Fall Semester
Autonomous Exploration
Autonomous exploration was highly unreliable right until the FVD Encore. We could not demonstrate it during both the FVD and FVD Encore. The local planner wasn’t reliable. It would often run into obstacles or get stuck because no feasible paths were found.
Within 24 hours after the FVD Encore, we achieved repeatability in autonomy. We replaced the local planner and wrote a position controller and active waypoint filter. With these simple but smartly implemented algorithms, the autonomous exploration worked almost every time. It finally looked convincing and had a strong element of repeatability. We also implemented a safety framework where the robot would halt if the waypoint or velocity commands weren’t confident. The robot also needs the operator to publish an “allowed-to-move” signal at all times to keep moving.

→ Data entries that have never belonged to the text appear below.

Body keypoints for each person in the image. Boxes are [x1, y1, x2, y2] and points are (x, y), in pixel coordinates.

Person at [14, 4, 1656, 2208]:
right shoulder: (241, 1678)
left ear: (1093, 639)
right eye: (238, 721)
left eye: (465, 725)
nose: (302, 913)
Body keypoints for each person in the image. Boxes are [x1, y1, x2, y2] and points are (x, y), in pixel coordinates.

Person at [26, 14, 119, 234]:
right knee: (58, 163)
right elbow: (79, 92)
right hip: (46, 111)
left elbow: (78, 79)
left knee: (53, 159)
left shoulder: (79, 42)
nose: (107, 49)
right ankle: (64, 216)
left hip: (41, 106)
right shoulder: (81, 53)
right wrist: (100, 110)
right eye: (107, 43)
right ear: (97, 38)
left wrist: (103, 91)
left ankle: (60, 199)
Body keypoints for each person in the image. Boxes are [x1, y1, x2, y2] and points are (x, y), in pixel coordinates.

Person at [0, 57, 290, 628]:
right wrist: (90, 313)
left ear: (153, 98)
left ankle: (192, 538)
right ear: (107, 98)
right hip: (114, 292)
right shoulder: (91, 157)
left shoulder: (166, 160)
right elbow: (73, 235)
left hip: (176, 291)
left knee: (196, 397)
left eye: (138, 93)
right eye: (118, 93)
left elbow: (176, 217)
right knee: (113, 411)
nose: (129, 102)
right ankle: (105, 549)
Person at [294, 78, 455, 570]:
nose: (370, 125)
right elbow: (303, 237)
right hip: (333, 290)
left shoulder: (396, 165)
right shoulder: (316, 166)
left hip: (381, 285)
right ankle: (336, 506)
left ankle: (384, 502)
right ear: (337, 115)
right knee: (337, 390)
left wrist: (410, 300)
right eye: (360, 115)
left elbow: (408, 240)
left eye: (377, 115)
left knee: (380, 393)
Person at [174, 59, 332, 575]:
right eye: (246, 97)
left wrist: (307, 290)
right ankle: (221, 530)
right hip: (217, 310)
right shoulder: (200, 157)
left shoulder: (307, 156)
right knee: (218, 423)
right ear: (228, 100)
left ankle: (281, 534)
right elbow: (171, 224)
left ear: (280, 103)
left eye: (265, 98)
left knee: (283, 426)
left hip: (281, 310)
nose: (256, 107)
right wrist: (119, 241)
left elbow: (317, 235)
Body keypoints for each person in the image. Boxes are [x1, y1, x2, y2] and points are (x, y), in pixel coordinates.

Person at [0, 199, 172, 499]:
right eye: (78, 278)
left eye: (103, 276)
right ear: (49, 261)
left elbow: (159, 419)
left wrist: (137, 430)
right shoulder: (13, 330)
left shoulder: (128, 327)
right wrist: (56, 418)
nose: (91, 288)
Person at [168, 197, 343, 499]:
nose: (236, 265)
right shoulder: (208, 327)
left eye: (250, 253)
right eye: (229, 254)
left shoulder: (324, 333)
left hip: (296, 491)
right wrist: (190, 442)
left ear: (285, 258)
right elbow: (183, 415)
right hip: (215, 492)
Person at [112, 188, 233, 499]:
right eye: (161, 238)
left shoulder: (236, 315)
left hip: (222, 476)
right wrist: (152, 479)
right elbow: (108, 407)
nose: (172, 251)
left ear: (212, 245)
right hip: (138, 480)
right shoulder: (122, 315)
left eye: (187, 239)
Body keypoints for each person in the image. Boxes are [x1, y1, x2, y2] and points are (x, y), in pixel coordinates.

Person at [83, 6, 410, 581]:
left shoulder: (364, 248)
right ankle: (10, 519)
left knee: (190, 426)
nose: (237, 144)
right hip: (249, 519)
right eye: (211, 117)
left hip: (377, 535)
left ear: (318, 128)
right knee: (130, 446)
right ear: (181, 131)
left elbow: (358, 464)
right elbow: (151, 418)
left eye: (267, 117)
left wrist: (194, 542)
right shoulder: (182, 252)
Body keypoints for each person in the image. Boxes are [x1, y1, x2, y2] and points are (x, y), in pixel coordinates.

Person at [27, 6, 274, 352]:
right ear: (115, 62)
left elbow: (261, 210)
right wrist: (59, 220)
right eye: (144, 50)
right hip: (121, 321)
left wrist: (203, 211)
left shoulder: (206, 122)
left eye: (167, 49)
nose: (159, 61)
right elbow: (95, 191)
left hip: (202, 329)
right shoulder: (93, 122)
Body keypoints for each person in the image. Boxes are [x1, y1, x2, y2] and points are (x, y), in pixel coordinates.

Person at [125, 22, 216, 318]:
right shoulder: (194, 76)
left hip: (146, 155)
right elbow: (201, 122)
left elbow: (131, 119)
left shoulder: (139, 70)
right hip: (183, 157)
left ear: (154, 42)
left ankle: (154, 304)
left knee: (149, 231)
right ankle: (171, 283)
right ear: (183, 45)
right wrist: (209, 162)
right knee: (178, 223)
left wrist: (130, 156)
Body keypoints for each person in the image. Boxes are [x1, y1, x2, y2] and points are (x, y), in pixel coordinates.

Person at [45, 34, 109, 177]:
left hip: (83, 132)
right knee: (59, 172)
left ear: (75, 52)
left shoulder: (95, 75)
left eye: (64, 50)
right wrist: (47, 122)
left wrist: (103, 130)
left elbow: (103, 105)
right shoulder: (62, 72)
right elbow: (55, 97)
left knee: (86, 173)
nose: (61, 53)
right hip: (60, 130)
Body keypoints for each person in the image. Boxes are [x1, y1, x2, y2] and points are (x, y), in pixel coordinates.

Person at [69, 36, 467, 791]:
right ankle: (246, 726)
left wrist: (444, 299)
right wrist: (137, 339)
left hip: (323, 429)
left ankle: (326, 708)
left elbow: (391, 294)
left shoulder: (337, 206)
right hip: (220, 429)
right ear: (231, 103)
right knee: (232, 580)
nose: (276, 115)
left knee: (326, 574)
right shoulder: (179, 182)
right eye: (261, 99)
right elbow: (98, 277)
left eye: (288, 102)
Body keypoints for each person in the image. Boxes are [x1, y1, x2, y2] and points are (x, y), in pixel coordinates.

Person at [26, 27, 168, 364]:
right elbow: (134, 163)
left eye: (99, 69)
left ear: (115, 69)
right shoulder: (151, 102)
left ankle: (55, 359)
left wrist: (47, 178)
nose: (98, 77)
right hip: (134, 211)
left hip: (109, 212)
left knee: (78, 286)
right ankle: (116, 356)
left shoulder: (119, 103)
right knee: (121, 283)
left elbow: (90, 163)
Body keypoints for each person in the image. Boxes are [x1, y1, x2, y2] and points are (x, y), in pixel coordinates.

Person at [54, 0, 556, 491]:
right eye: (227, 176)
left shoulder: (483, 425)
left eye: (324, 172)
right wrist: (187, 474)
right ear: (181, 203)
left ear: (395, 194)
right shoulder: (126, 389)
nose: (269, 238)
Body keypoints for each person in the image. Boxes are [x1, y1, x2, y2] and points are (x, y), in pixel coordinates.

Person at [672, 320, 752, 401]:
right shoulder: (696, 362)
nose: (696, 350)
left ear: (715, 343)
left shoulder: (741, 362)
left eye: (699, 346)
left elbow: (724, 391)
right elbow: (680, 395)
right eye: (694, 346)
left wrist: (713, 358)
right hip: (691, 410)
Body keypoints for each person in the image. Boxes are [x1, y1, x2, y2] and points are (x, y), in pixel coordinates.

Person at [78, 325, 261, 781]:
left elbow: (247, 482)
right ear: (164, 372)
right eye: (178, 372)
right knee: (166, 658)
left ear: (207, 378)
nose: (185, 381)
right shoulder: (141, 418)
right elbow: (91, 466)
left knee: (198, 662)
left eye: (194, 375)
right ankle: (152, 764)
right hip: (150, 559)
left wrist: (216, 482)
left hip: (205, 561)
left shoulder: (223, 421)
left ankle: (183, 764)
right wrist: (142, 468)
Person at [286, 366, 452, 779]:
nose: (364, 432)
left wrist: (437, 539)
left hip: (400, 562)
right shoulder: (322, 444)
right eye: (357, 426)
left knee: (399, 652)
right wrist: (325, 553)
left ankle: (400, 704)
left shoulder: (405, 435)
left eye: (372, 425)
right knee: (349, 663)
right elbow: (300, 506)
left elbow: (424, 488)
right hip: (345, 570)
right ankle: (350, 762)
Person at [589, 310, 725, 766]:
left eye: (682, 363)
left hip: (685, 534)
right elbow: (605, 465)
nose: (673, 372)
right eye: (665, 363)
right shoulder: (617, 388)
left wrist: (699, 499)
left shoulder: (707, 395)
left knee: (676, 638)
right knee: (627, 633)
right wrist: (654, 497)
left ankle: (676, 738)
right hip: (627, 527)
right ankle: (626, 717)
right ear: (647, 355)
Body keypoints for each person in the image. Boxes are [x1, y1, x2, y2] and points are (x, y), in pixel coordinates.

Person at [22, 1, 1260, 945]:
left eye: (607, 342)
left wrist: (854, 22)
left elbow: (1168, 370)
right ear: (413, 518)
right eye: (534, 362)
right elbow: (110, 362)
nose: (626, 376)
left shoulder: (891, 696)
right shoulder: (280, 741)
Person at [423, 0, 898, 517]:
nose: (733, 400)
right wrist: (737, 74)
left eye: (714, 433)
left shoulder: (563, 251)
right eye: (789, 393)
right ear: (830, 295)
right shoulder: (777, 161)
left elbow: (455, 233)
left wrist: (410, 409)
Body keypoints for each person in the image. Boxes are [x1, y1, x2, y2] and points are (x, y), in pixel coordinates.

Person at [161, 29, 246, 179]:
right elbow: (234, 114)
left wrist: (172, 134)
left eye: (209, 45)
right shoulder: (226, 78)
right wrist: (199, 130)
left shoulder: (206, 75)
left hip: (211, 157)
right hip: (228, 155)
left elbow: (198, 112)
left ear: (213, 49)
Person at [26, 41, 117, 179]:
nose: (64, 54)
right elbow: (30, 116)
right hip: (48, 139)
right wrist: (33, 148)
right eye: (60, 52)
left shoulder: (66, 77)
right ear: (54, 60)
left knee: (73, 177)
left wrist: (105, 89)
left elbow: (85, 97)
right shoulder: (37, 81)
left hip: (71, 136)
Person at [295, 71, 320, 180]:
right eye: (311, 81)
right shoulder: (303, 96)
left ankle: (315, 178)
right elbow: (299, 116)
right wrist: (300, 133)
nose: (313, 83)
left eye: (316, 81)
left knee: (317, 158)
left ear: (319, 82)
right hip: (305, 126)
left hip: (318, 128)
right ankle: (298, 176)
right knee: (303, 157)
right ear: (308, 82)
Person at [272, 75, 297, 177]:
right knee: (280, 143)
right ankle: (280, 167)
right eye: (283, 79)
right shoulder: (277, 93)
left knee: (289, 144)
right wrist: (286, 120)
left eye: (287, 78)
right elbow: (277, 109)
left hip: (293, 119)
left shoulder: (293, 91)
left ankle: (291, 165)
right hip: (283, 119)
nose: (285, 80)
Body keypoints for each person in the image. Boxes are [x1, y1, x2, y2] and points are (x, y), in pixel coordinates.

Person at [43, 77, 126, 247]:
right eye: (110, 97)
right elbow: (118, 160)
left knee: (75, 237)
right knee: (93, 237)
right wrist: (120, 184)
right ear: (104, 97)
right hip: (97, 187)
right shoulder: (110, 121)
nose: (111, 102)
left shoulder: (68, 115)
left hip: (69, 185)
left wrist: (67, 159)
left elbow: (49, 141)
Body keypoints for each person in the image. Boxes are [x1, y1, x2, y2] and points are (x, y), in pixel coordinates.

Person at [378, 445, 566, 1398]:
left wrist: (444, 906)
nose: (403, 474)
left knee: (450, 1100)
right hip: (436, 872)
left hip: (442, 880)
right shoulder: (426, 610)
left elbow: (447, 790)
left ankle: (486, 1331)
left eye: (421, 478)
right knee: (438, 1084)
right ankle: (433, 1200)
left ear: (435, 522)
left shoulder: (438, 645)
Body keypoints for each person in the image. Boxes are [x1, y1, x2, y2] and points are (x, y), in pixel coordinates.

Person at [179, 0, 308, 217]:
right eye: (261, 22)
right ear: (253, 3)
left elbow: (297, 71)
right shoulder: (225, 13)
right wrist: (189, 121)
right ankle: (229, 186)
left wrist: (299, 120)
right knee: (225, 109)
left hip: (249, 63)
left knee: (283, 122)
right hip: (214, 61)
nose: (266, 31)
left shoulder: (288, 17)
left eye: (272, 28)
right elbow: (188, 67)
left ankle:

Through this series of implementations, we met nearly all our performance, functional, and non-functional requirements. We scheduled a Final Validation Demonstration (Not-an-fvd) after the FVD Encore and demonstrated that we met these requirements. We demonstrated the safety features and demonstrated that the operator could pause and resume the autonomous exploration at will, and override the autonomy by using the joystick controller. We met the exploration rate in our performance requirements, the clutterness requirement, and the narrow door criterion. We also closed the circle on the other non-functional requirements. Our robot system was light enough to be carried around in disaster settings, narrow enough to enter small spaces, and not hazardous to the victims or first-responders in any form.
Human Detection
The Human Detection System, utilizing YOLOv8 for detecting and localizing humans, exhibits both strengths and areas for improvement. Its primary strength is its ability to reliably detect and localize humans within given frames, a capability vital for applications where accurate human recognition is crucial for safety and operational efficiency.
However, the system’s performance heavily relies on the image transmission rate, which presents a notable weakness. The dependence on UDP packets from the RealSense camera introduces a vulnerability; if these packets are lost during transmission, YOLOv8 fails to detect anything. This can lead to detection gaps and potentially compromise the system’s reliability in critical situations.
An improvement in image transmission is essential to enhance the system’s robustness. Ensuring secure and stable transmission of image data would guarantee consistent receipt of necessary information by YOLOv8, thereby maintaining the system’s detection capabilities. The team has explored several solutions to improve image transmission speed, including using an Ethernet connection, switching to the 5G channel of the router, and running the human detection program directly inside the payload. However, the speed of image frame transmission remains sporadic. For future improvements, implementing measures such as packet loss recovery or a more reliable transmission protocol could mitigate this risk, leading to a more dependable and effective human detection system.
Spring Semester
Human Detection
Previously, we tested our system with Dragoon’s RGB dataset, but it doesn’t fit our use case because of the low light condition. To further test the human detection system, our team build up a 500 image dataset. We took a video of humans staying 5 meter and 3 meter away from the robot. Making different postures and hiding behind chair and wood board. We skipped the images that are easy to detect, and handpicked frames that look challenging for testing, as shown in figure 1. Our system reaches 80% precision with the 200 images taken 3 meters away from human. And it reaches 70% precision with the 300 images taken 5 meters away from human.
In SVD, the performance of human detection reached its goal. The performance of human detection subsystem is shown in Fig.3 and Fig.4. The robot is placed 5m away from humans and almost all humans are successfully detected and the functional requirement was met. On the right side of Fig.4, Connie was standing behind Saha so she was missed by YOLO.
Gait Controller Test
We conducted a gait controller test to evaluate the Darkbot mobility system’s ability to traverse rough terrains. The test was manually controlled by a human operator, using our custom Darkbot controller software. Our goal was to meet the requirements outlined in section 4.1 PRM-3. During the demonstration, the system successfully climbed over the debris and maintained balance, as seen in Figure 5. The system’s performance met the maximum height and ruggedness requirements, indicating that it is capable of traversing challenging terrain. The test involved navigating through a 2m² space containing five wooden boards measuring 100cm x 30cm x 2cm and two wooden planks with a 20-degree incline. Despite the challenging conditions, the robot was able to achieve the 8 centimeter height requirement, demonstrating its ability to handle rough terrain.
Simulation Test
During the simulation test, we aimed to evaluate the Darkbot’s ability to perform complex tasks by introducing dozens of 2 centimeter cubes in a 2×2 meter squared area. The objective was to ensure that the robot could traverse over the blocks while maintaining balance, rather than simply avoiding the obstacles. Additionally, we created eight tracks (See Figure 6) with varying terrain settings, providing the audience with the option to select a track randomly for testing. One of the tracks included passing through a narrow door, which meets the 8 cm width requirement specified in section 4.1 PRM-4. The simulation test enabled us to thoroughly assess the Darkbot’s performance and ensure that it met the necessary requirements for operation in dynamic environments.